If the official account of Lockerbie is true, this was like Radovan Karadzic helping the Srebrenica massacre investigation.
But it’s almost certainly not true, which is probably why Mr Koussa remains free.
And it’s why we should expect more dodgy evidence to emerge from newly liberated Tripoli, in particular, stories that patch over the gaping holes in the prosecution case.
I once said to Megrahi that I expected to read that he had made a deathbed confession.

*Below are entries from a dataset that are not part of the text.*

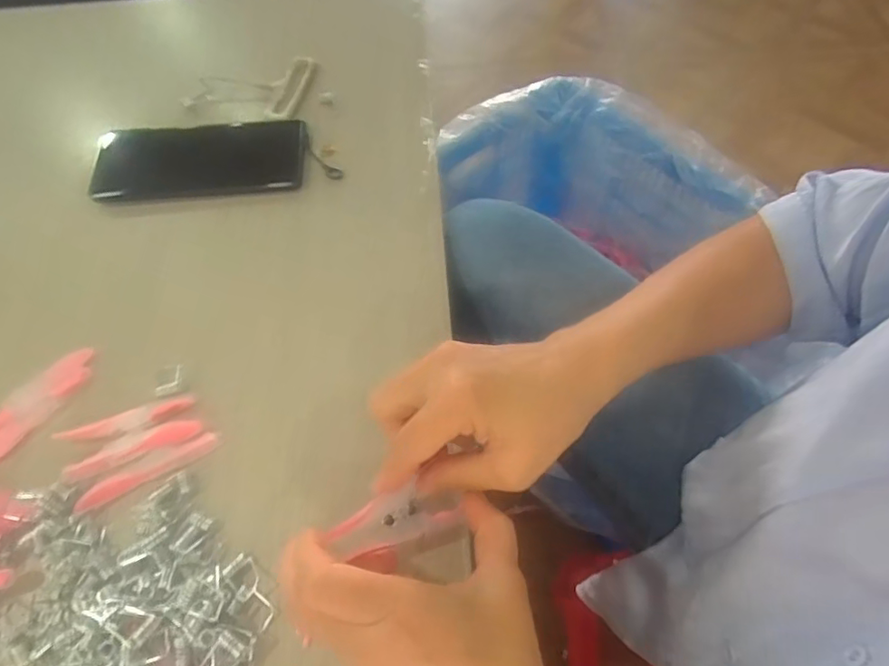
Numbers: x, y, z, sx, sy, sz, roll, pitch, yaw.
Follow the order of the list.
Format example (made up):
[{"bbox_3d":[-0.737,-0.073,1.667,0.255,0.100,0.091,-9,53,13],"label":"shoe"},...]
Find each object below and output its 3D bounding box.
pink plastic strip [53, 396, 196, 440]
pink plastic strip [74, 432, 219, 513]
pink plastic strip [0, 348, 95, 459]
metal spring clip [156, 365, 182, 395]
[{"bbox_3d":[-0.190,0.052,0.331,0.078,0.004,0.013,-14,61,-9],"label":"pink plastic strip"},{"bbox_3d":[-0.169,0.078,0.316,0.080,0.004,0.012,-24,63,-14],"label":"pink plastic strip"},{"bbox_3d":[-0.250,0.041,0.335,0.029,0.004,0.082,31,64,16],"label":"pink plastic strip"},{"bbox_3d":[-0.172,0.028,0.344,0.015,0.004,0.019,-9,61,-6],"label":"metal spring clip"}]

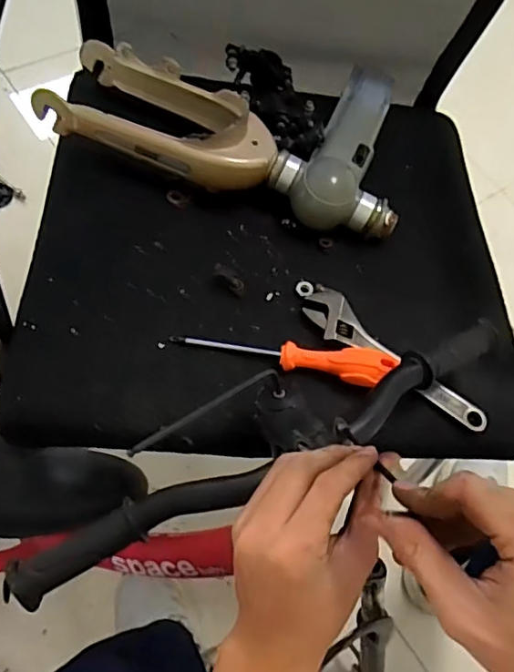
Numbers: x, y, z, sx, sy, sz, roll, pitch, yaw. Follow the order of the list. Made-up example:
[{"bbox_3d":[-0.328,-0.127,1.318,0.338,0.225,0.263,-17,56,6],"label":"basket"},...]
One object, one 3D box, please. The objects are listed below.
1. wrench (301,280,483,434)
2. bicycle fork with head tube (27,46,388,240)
[{"bbox_3d":[0.121,0.023,0.514,0.193,0.015,0.044,42,65,11],"label":"wrench"},{"bbox_3d":[-0.017,-0.252,0.604,0.362,0.063,0.241,16,63,-2],"label":"bicycle fork with head tube"}]

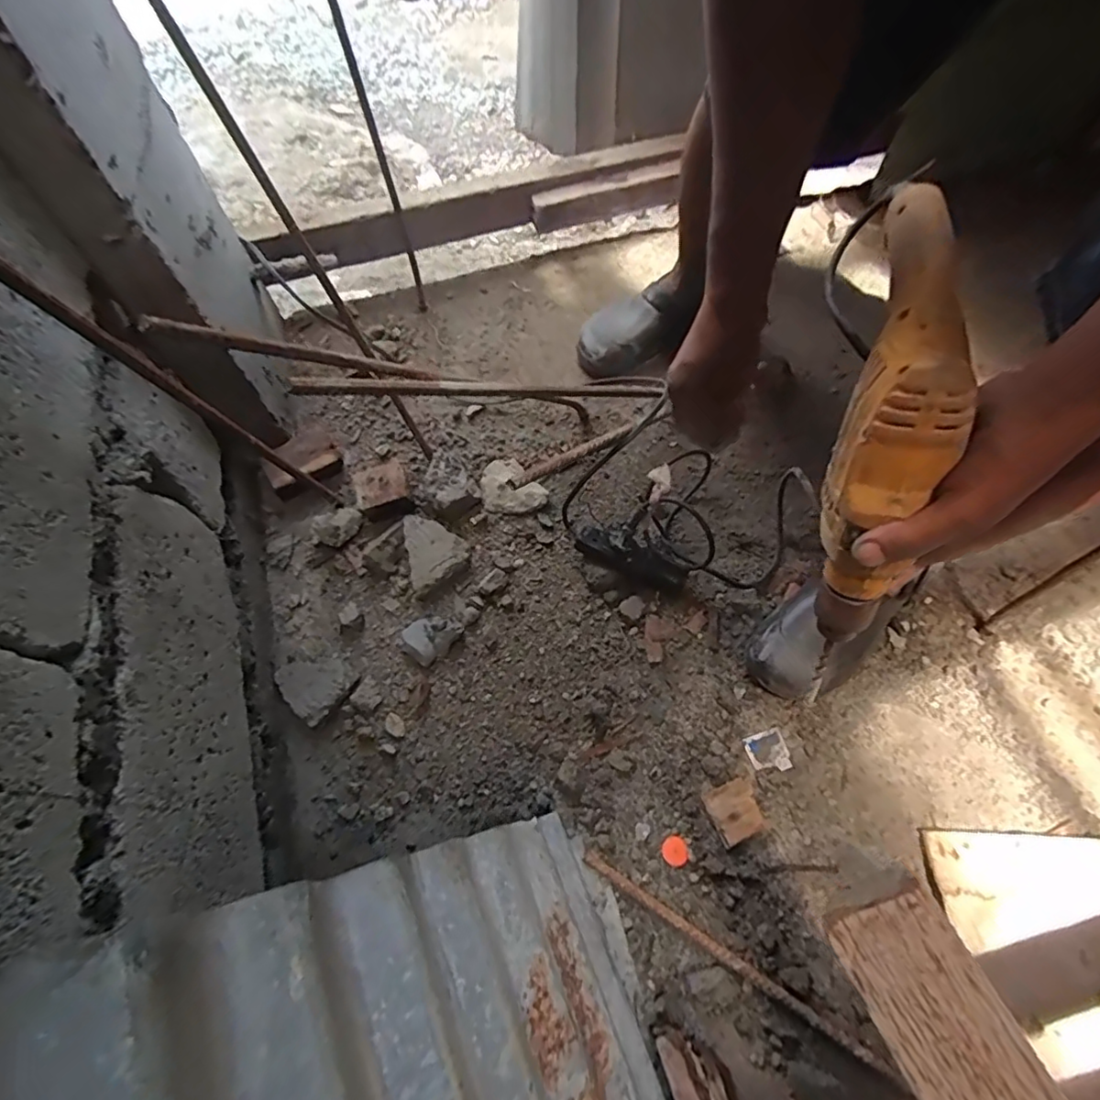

I was joking, but I’m not now.
*John Ashton is the author of Megrahi: You are my Jury, which will be published later this year.
[An editorial in the same newspaper reads in part:]
It will be a Herculean task to ensure that victory is not followed by revenge and reprisal but, if anarchy and mayhem are to be avoided in a post-Gaddafi Libya, justice must be seen to be done. Such even-handedness should also be applied to the internationally sensitive position of Abdelbaset Ali Mohmed al Megrahi, the man convicted of the Lockerbie bombing by a Scottish court convened in the Netherlands. Far too many questions about that terrorist atrocity remain unanswered.
However, Megrahi was released from custody in Scotland by the Scottish Justice Minister and allowed to return to Libya on compassionate grounds because he was suffering from terminal cancer and was expected to live for only a few months. Since that was two years ago and Megrahi remains alive, the anger that accompanied his release in some quarters has intensified. That is understandable, particularly on the part of relatives of those who were killed. Nevertheless, the calls for him to be extradited for imprisonment or retrial in the US should be resisted by Western powers who preach the importance of transparent application of the law.
Yesterday’s statement from David Cameron’s office that the Prime Minister believes Megrahi “should be behind bars” amounted at best to muddying the waters. Lest Mr Cameron needs reminded, he has no jurisdiction over a prisoner released under the Scottish justice system. What purpose would be served by sending him back to Scotland now that the Scottish Government is planning legislation to enable the Scottish Criminal Cases Review Commission to publish the six grounds for a possible miscarriage of justice?
The priority should be to establish the truth about who was responsible for plotting and carrying out the attack on PanAm 103 and why. The best hope lies with the capture and questioning of Col Gaddafi. However unlikely he is to reveal the murky secrets of his four-decade dictatorship, he should nevertheless answer for his actions to the ICC. It will be the test of Libya’s National Transitional Council (NTC) and the rebel forces to deliver the despot to international justice.